Artist Judy Baca's refurbished “History of Highland Park” mural has been restored after it was horribly tagged amid what the Los Angeles Police Department believes is an uptick in gang-related tagging.
The 36-year-old mural, located on Avenue 56 and Meridian, in the heart of turf claimed by the notorious Avenues gang, was restored Tuesday, according to local activist, nearly two years after it was refurbished following a decade of neglect.
At least three Northeast L.A. neighborhoods, including Highland Park, have noted an increase in tagging lately, and the LAPD is working with the City Attorney’s office to “aggressively prosecute” offenders, Northeast Division Capt. Jeff Bert told Highland Park-Mount Washington Patch.
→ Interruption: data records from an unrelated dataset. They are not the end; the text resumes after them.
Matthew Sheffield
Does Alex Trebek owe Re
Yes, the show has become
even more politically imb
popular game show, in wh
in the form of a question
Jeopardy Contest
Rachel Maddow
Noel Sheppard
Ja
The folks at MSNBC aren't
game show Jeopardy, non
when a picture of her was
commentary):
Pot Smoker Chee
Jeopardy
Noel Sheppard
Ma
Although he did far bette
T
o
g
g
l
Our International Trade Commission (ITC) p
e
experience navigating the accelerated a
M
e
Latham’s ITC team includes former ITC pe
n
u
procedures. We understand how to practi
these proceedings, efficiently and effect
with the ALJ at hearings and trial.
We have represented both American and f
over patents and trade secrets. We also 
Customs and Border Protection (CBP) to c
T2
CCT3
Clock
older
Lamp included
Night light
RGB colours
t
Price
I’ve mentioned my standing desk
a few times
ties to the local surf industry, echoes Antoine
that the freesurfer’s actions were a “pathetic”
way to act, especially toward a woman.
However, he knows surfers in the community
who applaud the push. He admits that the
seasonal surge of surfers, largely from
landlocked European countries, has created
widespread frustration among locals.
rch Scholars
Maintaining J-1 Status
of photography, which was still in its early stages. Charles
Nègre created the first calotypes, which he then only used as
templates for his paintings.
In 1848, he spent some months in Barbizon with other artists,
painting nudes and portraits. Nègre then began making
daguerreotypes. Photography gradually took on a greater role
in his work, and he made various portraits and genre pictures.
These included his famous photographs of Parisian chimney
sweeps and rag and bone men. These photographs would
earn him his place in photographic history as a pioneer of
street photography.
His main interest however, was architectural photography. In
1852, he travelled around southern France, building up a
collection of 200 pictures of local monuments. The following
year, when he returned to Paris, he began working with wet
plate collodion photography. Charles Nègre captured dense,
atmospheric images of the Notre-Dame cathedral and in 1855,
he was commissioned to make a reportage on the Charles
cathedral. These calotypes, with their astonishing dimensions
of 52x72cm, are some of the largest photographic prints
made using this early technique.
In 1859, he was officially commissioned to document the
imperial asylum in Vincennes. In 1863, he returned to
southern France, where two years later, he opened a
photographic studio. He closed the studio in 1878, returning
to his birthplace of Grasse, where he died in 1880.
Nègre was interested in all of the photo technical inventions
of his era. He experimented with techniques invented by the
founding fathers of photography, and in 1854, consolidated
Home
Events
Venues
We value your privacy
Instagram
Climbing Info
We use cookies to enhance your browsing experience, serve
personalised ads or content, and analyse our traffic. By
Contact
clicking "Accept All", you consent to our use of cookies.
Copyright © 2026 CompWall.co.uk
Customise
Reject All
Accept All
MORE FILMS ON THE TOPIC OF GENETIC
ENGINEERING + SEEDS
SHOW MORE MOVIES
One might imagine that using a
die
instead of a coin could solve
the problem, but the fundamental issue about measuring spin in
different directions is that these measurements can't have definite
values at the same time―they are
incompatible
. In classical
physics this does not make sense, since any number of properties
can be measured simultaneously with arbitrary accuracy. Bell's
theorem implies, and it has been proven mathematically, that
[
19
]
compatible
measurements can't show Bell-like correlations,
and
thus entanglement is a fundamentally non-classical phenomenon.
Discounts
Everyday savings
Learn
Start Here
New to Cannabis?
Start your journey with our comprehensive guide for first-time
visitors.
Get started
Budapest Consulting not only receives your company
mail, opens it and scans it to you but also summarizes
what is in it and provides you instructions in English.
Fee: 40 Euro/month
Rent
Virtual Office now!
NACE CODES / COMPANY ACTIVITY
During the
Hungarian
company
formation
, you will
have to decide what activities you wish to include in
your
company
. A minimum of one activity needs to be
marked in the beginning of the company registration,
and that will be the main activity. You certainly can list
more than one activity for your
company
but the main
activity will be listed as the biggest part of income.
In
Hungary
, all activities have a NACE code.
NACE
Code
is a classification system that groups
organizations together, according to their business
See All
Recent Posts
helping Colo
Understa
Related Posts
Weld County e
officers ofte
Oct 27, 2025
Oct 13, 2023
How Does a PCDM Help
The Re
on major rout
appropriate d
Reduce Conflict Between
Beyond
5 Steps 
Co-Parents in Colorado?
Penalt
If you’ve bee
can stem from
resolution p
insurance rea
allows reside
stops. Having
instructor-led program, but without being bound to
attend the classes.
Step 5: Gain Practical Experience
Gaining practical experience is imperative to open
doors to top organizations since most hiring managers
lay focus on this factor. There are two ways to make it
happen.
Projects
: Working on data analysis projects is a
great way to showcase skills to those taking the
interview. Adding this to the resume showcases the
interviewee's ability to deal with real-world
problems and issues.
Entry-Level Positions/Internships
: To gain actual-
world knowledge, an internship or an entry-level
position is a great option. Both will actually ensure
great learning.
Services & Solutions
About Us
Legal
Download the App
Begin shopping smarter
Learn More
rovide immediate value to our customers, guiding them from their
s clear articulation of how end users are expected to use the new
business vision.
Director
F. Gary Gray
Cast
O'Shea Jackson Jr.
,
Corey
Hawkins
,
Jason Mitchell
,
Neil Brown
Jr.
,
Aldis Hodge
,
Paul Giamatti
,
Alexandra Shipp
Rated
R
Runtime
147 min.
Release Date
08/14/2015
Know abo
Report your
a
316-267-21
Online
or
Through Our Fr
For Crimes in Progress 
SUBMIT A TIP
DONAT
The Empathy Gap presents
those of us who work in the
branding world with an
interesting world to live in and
Several gang members have been recently arrested in connection with tagging incidents, and the Baca mural is believed to be the work of gang taggers, Bert said.
Asked why tagging might be on the rise currently, Bert said that while theories abound, the bottom line remains that gang-related tagging is meant to “send a message, strike fear, and lay claim to rival territory.”
All three elements “are at work in Highland Park,” he said, adding that whoever’s behind the tagging of the Baca mural is “trying to strike fear in the hearts of a rival gang, that is, the Avenues.”
Bert likened gang tagging to dogs urinating on a fire hydrant. “Every dog thinks it’s his hydrant,” the captain said. “And another dog comes along and pees there.”
First painted in 1977 by Baca and fellow Angeleno artists Joe Bravo, Sonya Fe and Arnold Ramirez, the History of Highland Park mural fell into disrepair for about a decade until it was restored in 2011. Its anti-graffiti coating had deteriorated and taggers transformed the work of art into an eyesore.